Saved entries
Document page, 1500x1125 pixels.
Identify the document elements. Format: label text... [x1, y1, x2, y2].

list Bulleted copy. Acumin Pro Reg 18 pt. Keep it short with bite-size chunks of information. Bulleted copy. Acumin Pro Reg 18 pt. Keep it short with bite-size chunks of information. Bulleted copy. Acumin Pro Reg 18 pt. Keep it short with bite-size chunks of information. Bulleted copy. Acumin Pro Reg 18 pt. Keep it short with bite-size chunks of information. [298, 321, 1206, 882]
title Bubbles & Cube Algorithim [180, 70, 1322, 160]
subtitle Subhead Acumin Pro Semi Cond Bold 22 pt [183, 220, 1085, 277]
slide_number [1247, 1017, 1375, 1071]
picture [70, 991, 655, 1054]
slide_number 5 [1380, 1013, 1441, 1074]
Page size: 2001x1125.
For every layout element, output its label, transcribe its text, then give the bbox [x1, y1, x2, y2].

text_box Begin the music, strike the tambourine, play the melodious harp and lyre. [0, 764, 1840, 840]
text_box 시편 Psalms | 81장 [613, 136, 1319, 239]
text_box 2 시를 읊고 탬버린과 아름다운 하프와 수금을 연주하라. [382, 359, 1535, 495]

Exercise objective = Having read the entries, repeat them all exactly.

Result of this task =
Document page, 1500x1125 pixels.
Identify the document elements. Format: label text... [x1, y1, x2, y2].

list Bulleted copy. Acumin Pro Reg 18 pt. Keep it short with bite-size chunks of information. Bulleted copy. Acumin Pro Reg 18 pt. Keep it short with bite-size chunks of information. Bulleted copy. Acumin Pro Reg 18 pt. Keep it short with bite-size chunks of information. Bulleted copy. Acumin Pro Reg 18 pt. Keep it short with bite-size chunks of information. [298, 321, 1206, 882]
title Bubbles & Cube Algorithim [180, 70, 1322, 160]
subtitle Subhead Acumin Pro Semi Cond Bold 22 pt [183, 220, 1085, 277]
slide_number [1247, 1017, 1375, 1071]
picture [70, 991, 655, 1054]
slide_number 5 [1380, 1013, 1441, 1074]
Page size: 2001x1125.
For every layout element, output its label, transcribe its text, then give the bbox [x1, y1, x2, y2].

text_box Begin the music, strike the tambourine, play the melodious harp and lyre. [0, 764, 1840, 840]
text_box 시편 Psalms | 81장 [613, 136, 1319, 239]
text_box 2 시를 읊고 탬버린과 아름다운 하프와 수금을 연주하라. [382, 359, 1535, 495]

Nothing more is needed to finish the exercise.